Aside from Alien and Blade Runner, Ridley Scott’s films don’t excite me. So, it should come as no surprise that The Martian didn’t do it for me, either. I didn’t hate it, but I definitely found it lacking. It aims for blockbuster status, which it achieved—good for it. Like far too many blockbusters, though, The Martian is an average Hollywood film at best.
Matt Damon stars as botanist/astronaut Mark Watney, a member of the Ares III mission to Mars. To Scott’s credit, he gets right down to business from the very first scene: while the crew is collecting soil samples, a violent dust storm kicks up out of nowhere and knocks down a sattellite (or something). Watney is struck with debris and pushed out of sight. His crew mates take him for dead. He’s not, we learn once the dust settles (no pun intended) and Ares has already left Mars.
Based on Andy Weir’s 2011 novel of the same name—which I didn’t read—the story seems to lend itself naturally to drama, suspense, and action. Somehow, The Martian is oddly low on all three until the last half hour or so. The story moves along and Watney faces his share of obstacles, none of which are a surprise. He approaches them all with a MacGyver-like ingenuity (duct tape literally does fix anything). I won’t ruin the ending, but all it got out of me was a shrug. Eh.
Mars to Houston: what is Kristen Wiig doing in this movie? I laud her efforts to expand her horizons, but she’s not there yet. She can’t do drama. She sticks out like a sixth finger.
Notwithstanding the foregoing, The Martian has its positive aspects. The shots on Mars (actually Jordan) are realistic and downright stunning.
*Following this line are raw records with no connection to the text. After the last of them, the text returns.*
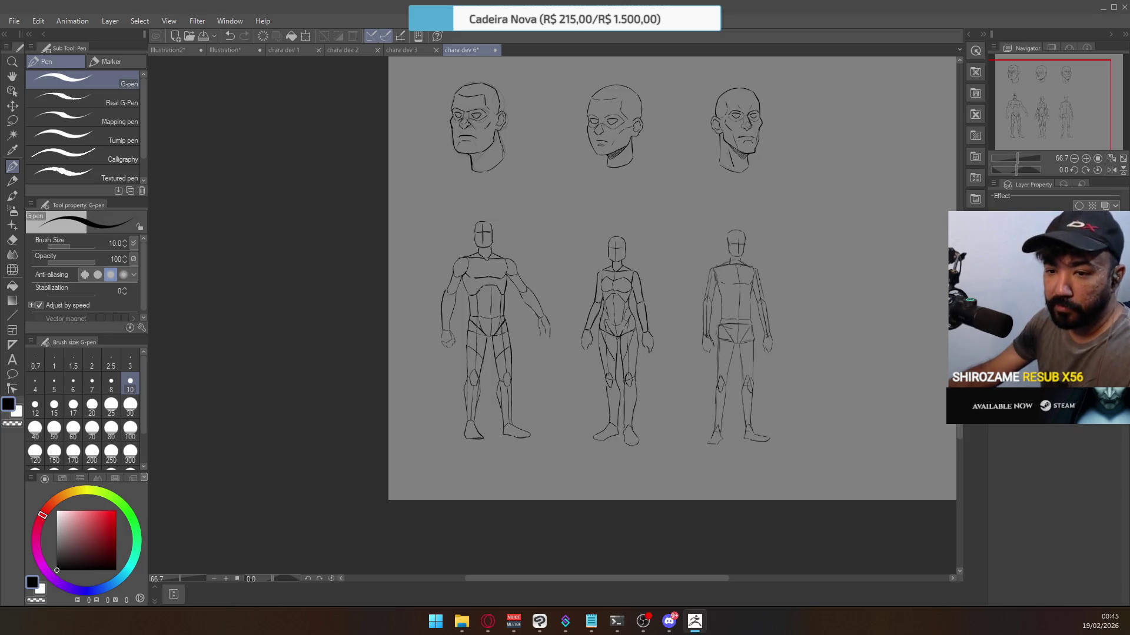
key(alt+Tab)
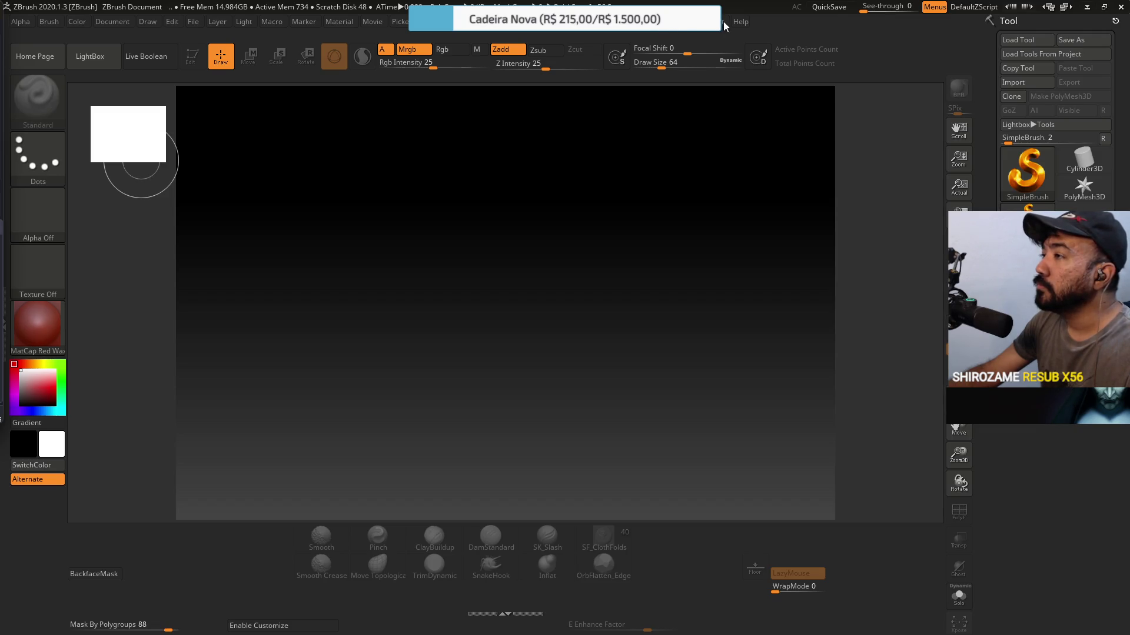
Load CustomUserInterface2020.cfg from D:\Drive\ZBrush through Preferences > Config > Load Ui.
click(449, 24)
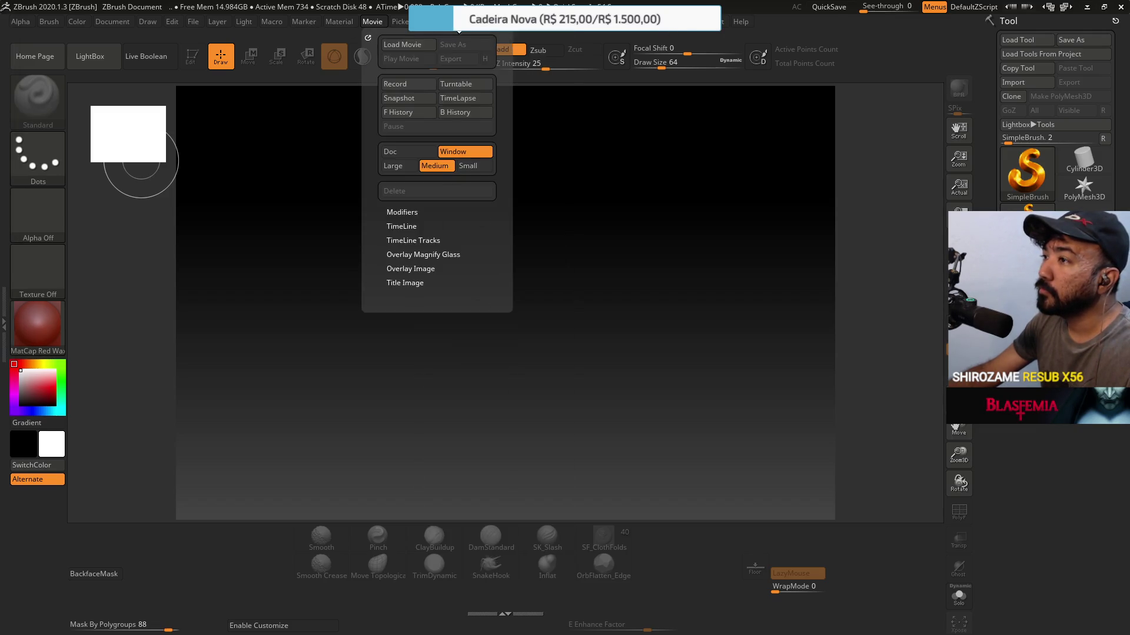
click(480, 66)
Damon is excellent: he single-handedly saves The Martian from slipping into a black hole. Good thing, because the success of the entire script rests on his shoulders. He gives Watney sympathy and relatability. I like his character. His constant talking to himself to act as narrator easily could have gone south fast but he makes it work almost unnoticeably. To lighten the tone, he adds a believable sense of humor that I didn’t expect considering the plot. I now understand the Golden Globe “best actor in a comedy” thing. The disco hits are a nice touch that effectively augments this subtle comic relief. Overall, though, I expected something a lot more interesting.